Un tercio de los chicos no accede a la alimentación básica
La denominada inseguridad alimentaria afecta a más de 4,7 millones de menores de 17 años. En esa franja la pobreza se extendió a 8,8 millones de personas. Además, 2 de cada 3 viven en hogares pobres.
Los indicadores de indigencia y pobreza infantil se agravaron con el ASPO y la insuficiencia de los planes asistenciales, en particular para los tramos de 4 a 17 años donde la Tarjeta Alimentar tiene menos alcance que en los menores de 6 años, según el Informe “Avance, Apartado derecho a la alimentación y subsistencia, del Observatorio de la Deuda Social Argentina”, con el foco particular en los niños y adolescentes, tanto en el ámbito educativo, pobreza, como de las carencias alimentarias básicas para su desarrollo (indigencia).
Si bien todos los datos son inquietantes, en particular, porque no sólo se trata de un fenómeno que se fue agravando sostenidamente en la última década, sino porque la suba de 14% a 15,5% de la población de 0 a 17 años con inseguridad alimentaria severa, con picos cercanos a 20% entre los adolescentes, contrasta con la percepción del gobierno nacional que “no hay argentinos con hambre”, según dijo el presidente Alberto Fernández en el cierre de la última Conferencia Industrial de la UIA.
“El incremento de la inseguridad alimentaria en el último período interanual se registra principalmente en los niños/as entre 5 y 12 años, de 15,1% a 16,7%; y en mayor medida en los adolescentes de 13 a 17 años, de 28,2% y 35,4%”, resalta el trabajo.
Según la proyección censal de la población argentina, al momento del relevamiento del ODSA residían en el país 13,7 millones de niños y adolescentes (de 0 a 17 años), de los cuales 4,72 millones padecían carencias alimentarias, 590 mil más que un año antes, aunque con un desagregado de disminución en 30.000 personas en el tramo de 0 a 4 años, a 1,1 millones, y aumento en 620 mil en la franja de 5 a 17 años, ascendió a 3,6 millones.
“Los niños/as entre 0 y 4 años se han visto más protegidos probablemente como consecuencia de la cobertura de la Tarjeta Alimentar.

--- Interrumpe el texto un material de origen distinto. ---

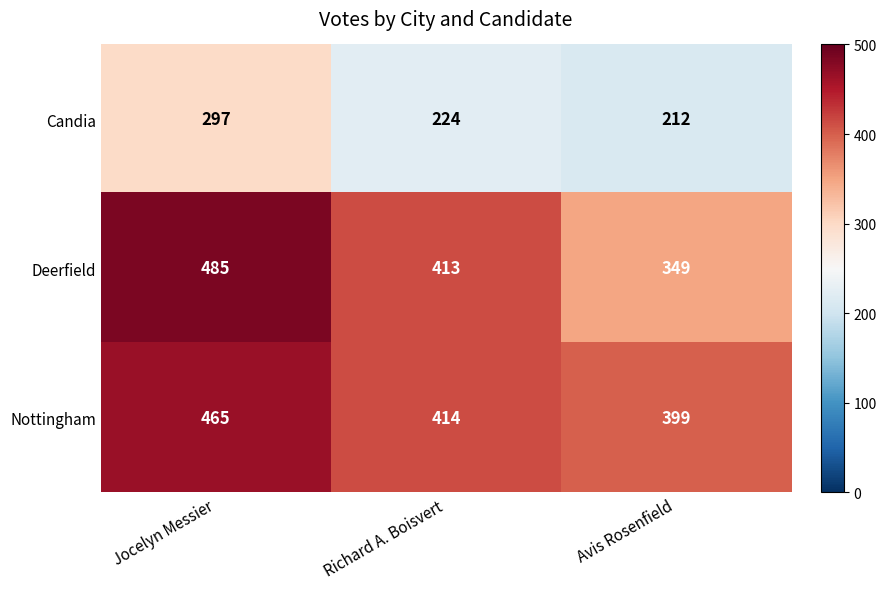

How many distinct data groups are displayed?

3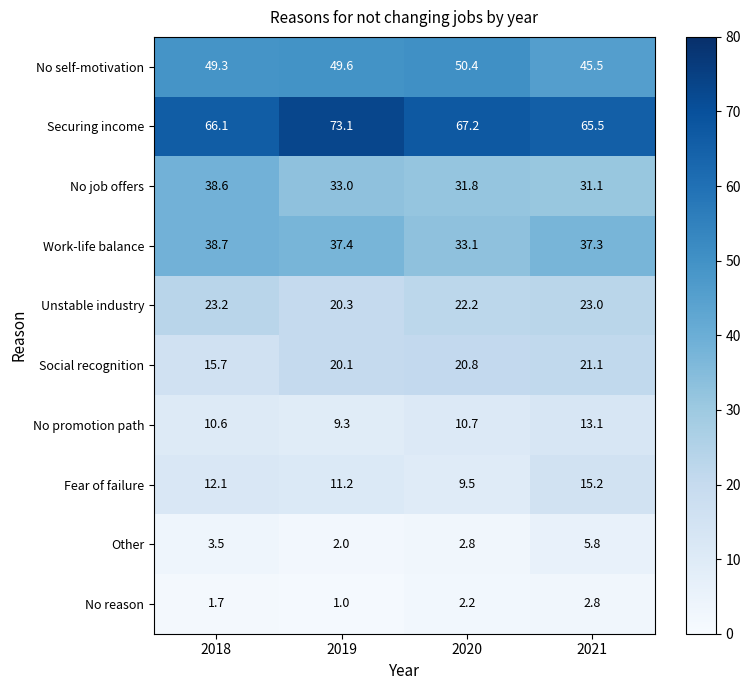

Between 2020 and 2021, which series saw the biggest shift?

Fear of failure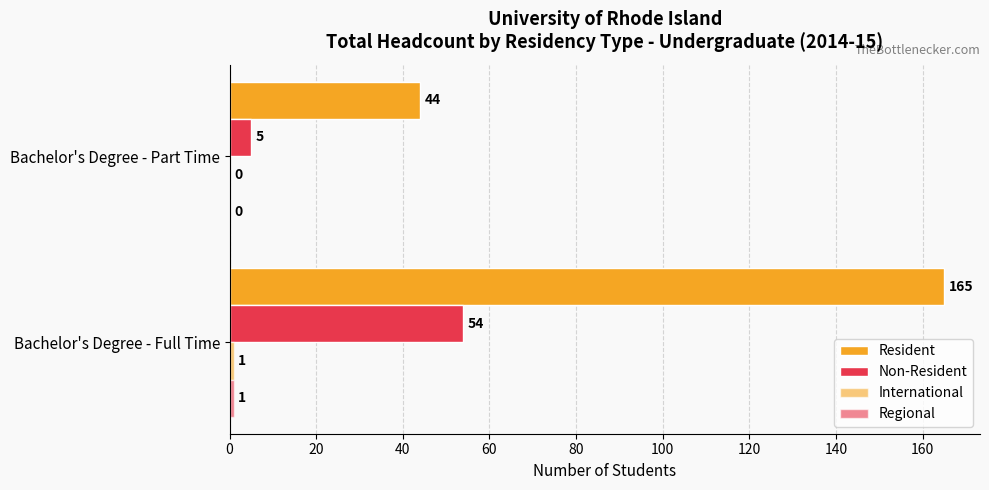

Count the number of categories in the chart.

2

Sin embargo, esa asistencia no fue suficiente como sistema de protección ante la vulnerabilidad en el acceso a los alimentos (41,8% en los beneficiarios y 31% en los no beneficiarios)”, resalta el informe citado del ODSA.

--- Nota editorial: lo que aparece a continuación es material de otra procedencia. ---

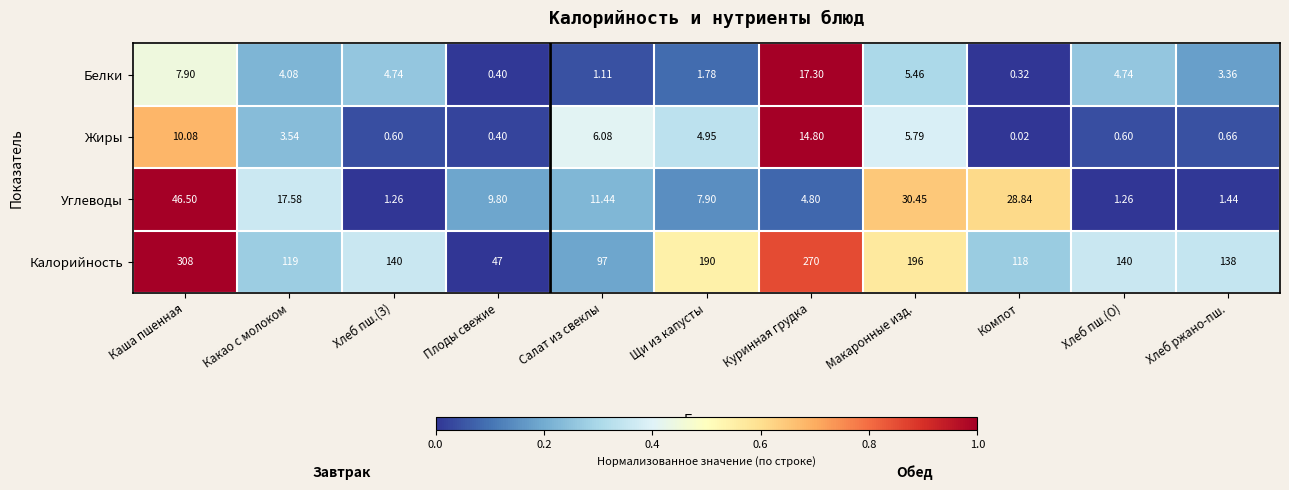

Is the value of Жиры at Хлеб ржано-пш. greater than the value of Калорийность at Макаронные изд.?

No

Claramente, un factor determinante de ese delicado e inquietante cuadro socioeconómico, tanto por la situación presente como en perspectiva para las posibilidades de crecimiento del país en su conjunto, se vincula con la baja tasa de participación de la población en el mercado de trabajo, menos del 50% del total, y con que de esa proporción más de un tercio lo hace en condiciones precarias y con ingresos muy inferiores al promedio general.
El relevamiento del ODSA se hizo a través de entrevistas telefónicas entre julio y octubre últimos, por línea fija y móvil, a 5.728 hogares con 17.920 personas, residentes en 20 aglomerados urbanos de más de 80 mil habitantes a quienes se les consultó sobre las privaciones económicas o déficit de desarrollo humano, en particular, y en este último relevamiento, el impacto del escenario covid-19.
Como ya es habitual, el informe del Observatorio de la Deuda Social Argentina de la UCA completa el relevamiento de la población con deficiencias alimentarias básicas con el agregado de las insuficiencias en el acceso a los servicios esenciales de luz, gas, agua y vivienda digna, entre otros, que se denomina pobreza estructural y monetaria o por ingreso.
En el último período interanual 2019-2020 el OSDA registró un incremento en la pobreza que afectó en mayor medida a los niños/as entre 5 y 12 años, con 65,5% de esa franja etaria y a los adolescentes de entre 13 y 17 años, a 65,3%.